## [Quoted passage]
Music Day Celebrations
By Vishwamitra Aashutosh Ganga
Each year in the month of June the entire island vibrates to the sound of musical notes, songs and rhythm through numerous programmes mounted in the context of Music Day celebrations. While the flowing melodies provide joy and entertainment around, they also inspire many a listener to get initiated into the basics of music and discover the various aspects of this beautiful art.
It is, however, unfortunate that due tribute is not paid on Music Day to past great exponents of this art and to whom our musical world owes a lot. One such artist was Dr Ishwarduth Nundlall to whom goes the credit of sowing the seeds of Indian Classical and Light Classical Music, both vocal and instrumental, in Mauritius. A glance at the facsimile reproduction of the contents of the back cover of his book entitled Dialogues on Music gives an idea of the greatness and achievements of that nonpareil artist. Those who have had the privilege of knowing the maestro closely still recall how that versatile musician impressed his listeners with his remarkable scholarship, sharp wit and incomparable musical proficiency. It is worthy of note that the master studied up to a PhD in music while, as a performer, he was a top vocalist, a fine violinist, both Western and Indian genres and who could also play with admirable mastery, the piano, the harmonium, the flute and the sitar.

## [What you are asked to do]
Answer the following questions from the Music Day article.
1. In which month do the Music Day celebrations take place on the island?
2. What is the title of Dr Ishwarduth Nundlall's book?
3. To what level did Dr Ishwarduth Nundlall study music?

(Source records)

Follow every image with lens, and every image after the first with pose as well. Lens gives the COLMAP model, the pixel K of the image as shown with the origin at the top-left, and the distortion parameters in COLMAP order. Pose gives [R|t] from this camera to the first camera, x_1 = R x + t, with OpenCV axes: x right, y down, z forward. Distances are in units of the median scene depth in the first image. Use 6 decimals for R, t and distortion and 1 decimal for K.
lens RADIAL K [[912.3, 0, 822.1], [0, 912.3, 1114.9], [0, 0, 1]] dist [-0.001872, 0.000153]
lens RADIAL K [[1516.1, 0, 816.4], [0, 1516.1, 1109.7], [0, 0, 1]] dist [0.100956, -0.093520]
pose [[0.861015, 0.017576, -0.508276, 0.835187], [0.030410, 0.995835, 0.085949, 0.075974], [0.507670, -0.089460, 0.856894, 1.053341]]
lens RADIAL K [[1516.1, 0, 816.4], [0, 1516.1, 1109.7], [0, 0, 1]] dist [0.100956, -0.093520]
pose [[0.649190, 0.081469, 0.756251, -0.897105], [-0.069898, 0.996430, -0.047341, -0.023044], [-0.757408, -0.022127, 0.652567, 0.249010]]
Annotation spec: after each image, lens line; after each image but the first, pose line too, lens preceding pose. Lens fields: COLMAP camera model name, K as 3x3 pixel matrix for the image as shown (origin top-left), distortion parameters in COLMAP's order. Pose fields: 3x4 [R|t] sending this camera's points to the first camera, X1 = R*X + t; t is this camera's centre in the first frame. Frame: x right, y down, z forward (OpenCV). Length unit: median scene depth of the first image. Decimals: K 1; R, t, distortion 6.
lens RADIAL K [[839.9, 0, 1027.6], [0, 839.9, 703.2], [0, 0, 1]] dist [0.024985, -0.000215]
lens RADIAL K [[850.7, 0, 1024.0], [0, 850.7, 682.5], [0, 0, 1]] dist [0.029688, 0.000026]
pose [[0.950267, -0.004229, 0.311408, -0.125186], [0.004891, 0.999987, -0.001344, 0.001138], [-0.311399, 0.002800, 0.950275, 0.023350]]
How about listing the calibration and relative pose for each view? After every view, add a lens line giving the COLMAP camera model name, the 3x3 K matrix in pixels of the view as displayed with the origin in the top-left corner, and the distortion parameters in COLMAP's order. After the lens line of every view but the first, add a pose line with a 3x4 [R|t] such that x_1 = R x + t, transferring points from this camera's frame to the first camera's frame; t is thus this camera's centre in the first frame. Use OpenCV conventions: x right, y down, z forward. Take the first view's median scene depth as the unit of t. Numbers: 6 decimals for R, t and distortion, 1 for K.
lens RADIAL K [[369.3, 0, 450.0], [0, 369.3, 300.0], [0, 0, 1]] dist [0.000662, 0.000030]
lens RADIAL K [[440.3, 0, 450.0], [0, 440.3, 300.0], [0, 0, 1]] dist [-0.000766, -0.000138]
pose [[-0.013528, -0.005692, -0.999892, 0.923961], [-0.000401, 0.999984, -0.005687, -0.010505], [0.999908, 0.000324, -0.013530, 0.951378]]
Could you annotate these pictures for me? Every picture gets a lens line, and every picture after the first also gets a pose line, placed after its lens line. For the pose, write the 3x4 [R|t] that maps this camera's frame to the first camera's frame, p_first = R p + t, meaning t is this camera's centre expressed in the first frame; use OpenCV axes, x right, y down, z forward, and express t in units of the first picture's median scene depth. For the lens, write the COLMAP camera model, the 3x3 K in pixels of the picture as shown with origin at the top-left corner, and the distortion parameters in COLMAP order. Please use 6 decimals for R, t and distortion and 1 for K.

## [Problem solution]
1. June.
2. Dialogues on Music.
3. Up to a PhD.